The rally, called "When the Gretch stole Christmas ... the people took it back," was a celebration of the holiday, freedom and the Constitution, said Brenda Wodarski, an organizer of the event from Grand Rapids.

Demonstrators take part in an event called 'When the Gretch stole Christmas, the People took it back' on the lawn of the Michigan State Capitol on Wednesday, Dec 23, 2020. It was basically a Christmas celebration in defiance of Gov. Gretchen Whitmer's COVID-19 restrictions.

"It's about being together with family and friends at Christmastime and not being scared," Wodarski said. "God didn't tell us to live in fear."

The rally included speakers denouncing COVID-19 restrictions and Michigan's presidential election results, as well as photos with Santa Claus, several people dressed in Grinch costumes, Trump flags and clothing, a live Nativity scene and a lighted parade of vehicles. 

A group of Dominican nuns carried signs that urged people to "pray for our nation" and "stand up against socialism." Other individuals carried Gadsden flags and "Recall Whitmer" signs.

'The Gretch' leads a skit on the steps of the Michigan State Capitol building as demonstrators take part in an event called 'When the Gretch stole Christmas, the People took it back' on Wednesday, Dec 23, 2020.

Gov. Gretchen Whitmer's restrictions on businesses have been scaled back significantly since the state's first COVID-19 peak in the spring. But restaurants still are barred from offering indoor dining, restrictions still exist on some businesses and some school districts have opted to keep their schools closed to in-person learning. 

The state has reported a decrease in COVID-19 cases and hospitalizations since Whitmer's most recent restrictions were put in place in mid-November.

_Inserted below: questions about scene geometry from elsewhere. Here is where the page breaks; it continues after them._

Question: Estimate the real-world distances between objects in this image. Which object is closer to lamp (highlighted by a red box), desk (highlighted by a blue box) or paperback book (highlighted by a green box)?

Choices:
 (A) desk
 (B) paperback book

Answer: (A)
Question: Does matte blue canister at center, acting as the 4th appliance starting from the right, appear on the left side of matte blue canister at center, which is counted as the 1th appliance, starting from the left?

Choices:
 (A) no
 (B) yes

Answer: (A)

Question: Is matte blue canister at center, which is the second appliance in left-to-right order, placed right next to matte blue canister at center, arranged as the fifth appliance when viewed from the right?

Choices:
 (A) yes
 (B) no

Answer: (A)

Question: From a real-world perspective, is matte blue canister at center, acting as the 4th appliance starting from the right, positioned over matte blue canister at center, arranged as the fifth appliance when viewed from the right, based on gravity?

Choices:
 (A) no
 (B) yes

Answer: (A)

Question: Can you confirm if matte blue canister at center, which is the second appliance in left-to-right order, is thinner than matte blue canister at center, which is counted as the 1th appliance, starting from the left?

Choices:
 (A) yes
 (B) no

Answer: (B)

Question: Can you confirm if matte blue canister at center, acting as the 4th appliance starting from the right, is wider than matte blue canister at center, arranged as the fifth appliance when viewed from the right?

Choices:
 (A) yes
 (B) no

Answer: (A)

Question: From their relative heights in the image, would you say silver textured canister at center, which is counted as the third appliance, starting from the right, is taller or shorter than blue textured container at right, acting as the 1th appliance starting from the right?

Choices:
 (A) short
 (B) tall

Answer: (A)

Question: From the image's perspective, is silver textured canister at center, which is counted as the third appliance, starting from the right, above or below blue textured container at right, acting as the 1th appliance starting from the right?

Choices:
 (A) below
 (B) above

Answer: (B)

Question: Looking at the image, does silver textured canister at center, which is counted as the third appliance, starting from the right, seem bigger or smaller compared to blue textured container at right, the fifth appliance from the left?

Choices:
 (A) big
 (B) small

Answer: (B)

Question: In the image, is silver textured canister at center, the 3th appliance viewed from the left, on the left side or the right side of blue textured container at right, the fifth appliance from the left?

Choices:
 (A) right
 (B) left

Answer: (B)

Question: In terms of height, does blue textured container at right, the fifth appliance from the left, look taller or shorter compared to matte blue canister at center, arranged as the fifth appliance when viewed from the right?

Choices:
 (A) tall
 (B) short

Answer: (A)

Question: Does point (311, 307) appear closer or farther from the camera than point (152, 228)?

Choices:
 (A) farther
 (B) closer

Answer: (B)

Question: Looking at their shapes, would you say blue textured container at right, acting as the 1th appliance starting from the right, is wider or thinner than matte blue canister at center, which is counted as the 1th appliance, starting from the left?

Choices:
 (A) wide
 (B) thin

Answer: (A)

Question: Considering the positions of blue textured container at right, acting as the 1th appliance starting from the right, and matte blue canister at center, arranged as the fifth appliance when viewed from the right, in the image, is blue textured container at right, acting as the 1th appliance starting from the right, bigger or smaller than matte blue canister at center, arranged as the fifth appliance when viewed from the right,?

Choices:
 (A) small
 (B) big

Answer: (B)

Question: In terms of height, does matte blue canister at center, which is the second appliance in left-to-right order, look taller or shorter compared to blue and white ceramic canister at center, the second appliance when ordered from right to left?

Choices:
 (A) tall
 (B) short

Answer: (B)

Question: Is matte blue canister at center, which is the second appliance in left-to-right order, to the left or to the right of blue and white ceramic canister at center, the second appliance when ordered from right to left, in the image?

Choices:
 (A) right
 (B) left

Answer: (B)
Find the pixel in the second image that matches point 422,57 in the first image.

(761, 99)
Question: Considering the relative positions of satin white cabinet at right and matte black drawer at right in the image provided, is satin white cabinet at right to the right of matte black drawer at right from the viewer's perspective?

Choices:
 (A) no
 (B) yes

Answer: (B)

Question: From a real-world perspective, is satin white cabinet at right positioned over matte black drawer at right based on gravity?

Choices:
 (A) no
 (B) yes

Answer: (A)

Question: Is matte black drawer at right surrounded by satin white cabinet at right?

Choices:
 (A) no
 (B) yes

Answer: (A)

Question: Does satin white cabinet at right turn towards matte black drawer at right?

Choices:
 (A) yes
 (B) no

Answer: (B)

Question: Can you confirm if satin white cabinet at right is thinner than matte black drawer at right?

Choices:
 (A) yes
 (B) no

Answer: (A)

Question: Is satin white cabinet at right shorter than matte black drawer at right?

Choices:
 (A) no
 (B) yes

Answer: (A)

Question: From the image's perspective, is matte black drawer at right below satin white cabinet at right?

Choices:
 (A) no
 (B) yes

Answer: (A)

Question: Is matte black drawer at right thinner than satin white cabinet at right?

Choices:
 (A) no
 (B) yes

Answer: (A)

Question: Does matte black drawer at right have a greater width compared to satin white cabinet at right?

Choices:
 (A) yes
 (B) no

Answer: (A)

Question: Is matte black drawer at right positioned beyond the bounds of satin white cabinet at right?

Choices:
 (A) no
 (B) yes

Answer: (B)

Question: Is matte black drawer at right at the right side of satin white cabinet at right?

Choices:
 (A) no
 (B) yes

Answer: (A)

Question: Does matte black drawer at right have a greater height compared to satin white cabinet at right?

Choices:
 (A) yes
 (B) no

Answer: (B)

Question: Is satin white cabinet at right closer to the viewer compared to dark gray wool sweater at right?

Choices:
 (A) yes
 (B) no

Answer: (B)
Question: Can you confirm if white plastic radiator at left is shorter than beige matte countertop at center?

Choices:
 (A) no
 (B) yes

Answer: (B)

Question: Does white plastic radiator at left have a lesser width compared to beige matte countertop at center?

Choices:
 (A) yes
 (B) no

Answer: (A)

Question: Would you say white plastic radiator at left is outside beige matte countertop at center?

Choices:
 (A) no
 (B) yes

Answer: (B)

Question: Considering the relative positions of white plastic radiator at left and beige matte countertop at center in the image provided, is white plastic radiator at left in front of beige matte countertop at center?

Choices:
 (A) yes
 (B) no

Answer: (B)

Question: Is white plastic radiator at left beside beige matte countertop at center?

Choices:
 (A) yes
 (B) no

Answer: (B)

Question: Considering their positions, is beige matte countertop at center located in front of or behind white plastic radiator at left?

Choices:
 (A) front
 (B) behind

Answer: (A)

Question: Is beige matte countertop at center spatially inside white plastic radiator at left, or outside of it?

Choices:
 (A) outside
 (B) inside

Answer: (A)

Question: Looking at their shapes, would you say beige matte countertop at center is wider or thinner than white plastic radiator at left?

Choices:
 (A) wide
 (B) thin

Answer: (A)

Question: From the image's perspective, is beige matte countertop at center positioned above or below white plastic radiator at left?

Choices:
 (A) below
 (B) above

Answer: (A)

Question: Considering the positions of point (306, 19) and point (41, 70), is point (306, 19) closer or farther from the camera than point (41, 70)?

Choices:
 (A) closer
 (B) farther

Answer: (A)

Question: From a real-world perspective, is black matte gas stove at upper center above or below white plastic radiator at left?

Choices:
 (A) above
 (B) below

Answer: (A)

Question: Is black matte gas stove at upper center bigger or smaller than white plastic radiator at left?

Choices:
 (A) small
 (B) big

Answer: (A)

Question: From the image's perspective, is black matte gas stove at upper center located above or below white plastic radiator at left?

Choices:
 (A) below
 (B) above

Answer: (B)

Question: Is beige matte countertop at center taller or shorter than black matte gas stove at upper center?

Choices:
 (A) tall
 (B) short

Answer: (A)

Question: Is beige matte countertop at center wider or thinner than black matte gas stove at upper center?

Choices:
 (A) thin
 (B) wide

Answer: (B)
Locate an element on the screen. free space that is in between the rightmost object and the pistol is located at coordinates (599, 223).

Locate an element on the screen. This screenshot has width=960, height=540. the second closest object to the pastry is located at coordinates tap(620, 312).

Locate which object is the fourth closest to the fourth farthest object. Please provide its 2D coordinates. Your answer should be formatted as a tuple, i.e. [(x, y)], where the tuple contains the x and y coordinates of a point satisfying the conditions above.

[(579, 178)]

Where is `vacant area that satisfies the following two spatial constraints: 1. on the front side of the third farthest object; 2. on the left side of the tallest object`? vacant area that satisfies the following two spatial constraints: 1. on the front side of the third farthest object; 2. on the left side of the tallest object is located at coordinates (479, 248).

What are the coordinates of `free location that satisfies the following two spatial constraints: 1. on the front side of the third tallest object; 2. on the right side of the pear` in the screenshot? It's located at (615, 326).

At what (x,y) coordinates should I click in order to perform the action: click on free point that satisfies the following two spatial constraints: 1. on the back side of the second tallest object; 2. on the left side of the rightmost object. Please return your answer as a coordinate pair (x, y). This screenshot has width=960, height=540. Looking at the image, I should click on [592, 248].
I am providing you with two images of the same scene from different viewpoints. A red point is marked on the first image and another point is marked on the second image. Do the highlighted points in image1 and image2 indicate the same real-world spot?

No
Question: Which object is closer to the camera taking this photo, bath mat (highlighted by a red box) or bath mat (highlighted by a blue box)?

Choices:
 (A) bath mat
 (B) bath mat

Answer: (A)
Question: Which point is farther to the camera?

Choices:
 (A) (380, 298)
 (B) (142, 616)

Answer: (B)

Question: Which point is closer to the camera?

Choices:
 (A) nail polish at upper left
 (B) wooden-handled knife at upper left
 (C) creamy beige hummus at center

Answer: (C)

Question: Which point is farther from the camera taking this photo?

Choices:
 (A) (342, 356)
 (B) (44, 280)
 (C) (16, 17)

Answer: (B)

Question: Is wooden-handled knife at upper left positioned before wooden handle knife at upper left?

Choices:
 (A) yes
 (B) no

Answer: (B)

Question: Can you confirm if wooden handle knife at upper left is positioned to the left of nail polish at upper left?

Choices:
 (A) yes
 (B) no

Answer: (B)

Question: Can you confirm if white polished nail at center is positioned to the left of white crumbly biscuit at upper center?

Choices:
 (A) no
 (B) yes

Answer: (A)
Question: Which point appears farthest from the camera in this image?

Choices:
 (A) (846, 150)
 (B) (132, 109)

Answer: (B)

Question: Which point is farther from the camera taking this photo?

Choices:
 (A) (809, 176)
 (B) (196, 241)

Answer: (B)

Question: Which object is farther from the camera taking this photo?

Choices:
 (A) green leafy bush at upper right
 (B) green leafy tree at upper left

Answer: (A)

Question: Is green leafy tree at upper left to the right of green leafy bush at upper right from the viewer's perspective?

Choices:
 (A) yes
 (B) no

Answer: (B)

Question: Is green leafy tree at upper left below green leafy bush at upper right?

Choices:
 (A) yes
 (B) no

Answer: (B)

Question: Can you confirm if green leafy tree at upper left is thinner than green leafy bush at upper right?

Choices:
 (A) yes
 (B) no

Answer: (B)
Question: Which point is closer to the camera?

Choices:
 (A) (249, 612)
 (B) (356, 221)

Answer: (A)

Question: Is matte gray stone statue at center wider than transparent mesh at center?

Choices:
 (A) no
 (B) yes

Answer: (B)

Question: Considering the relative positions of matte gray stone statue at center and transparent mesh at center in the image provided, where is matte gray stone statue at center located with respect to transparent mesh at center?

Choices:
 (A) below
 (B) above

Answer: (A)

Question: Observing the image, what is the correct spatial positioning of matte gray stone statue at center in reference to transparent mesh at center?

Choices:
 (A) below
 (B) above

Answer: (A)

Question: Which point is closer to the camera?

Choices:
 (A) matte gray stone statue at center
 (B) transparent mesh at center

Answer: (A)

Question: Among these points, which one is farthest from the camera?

As of Wednesday, Michigan's confirmed coronavirus cases totaled 469,928 and 11,775 deaths. 

Dave Novak said he's conscious of the ongoing risk from the virus and avoids indoor gatherings as a result. But the Lansing man attended Wednesday's rally because he said his ability to make those individual choices should be a right extended to people who want to have larger gatherings or restaurants seeking to reopen. 

Kathy Swartz brought her 'recall Whitmer' sign as demonstrators gathered on the State Capitol lawn in spite of Gov. Gretchen Whitmer's restrictions designed to stop the spread of the coronavirus.

"It's really important to get them up and running," Novak said of restaurants. "They can do it safely and, if not, they'll be out of business. They're going to do it right."

Chris Waugh of Gladwin came to the rally to support small businesses and schools closed or limited by COVID-19 restrictions. 

Two businesses have already closed in the small mid-Michigan town since the pandemic began, and restaurants "are working nonstop" to pay their employees and make ends meet through takeout orders, said Waugh. 

The elderly are unable to socialize at coffee shops and diners and children with special needs aren't able to get the attention they need from virtual schooling, he said. 

"I'm worried that the virus pandemic and the fear of it is going to kill four times as many people as the actual virus does," Waugh said.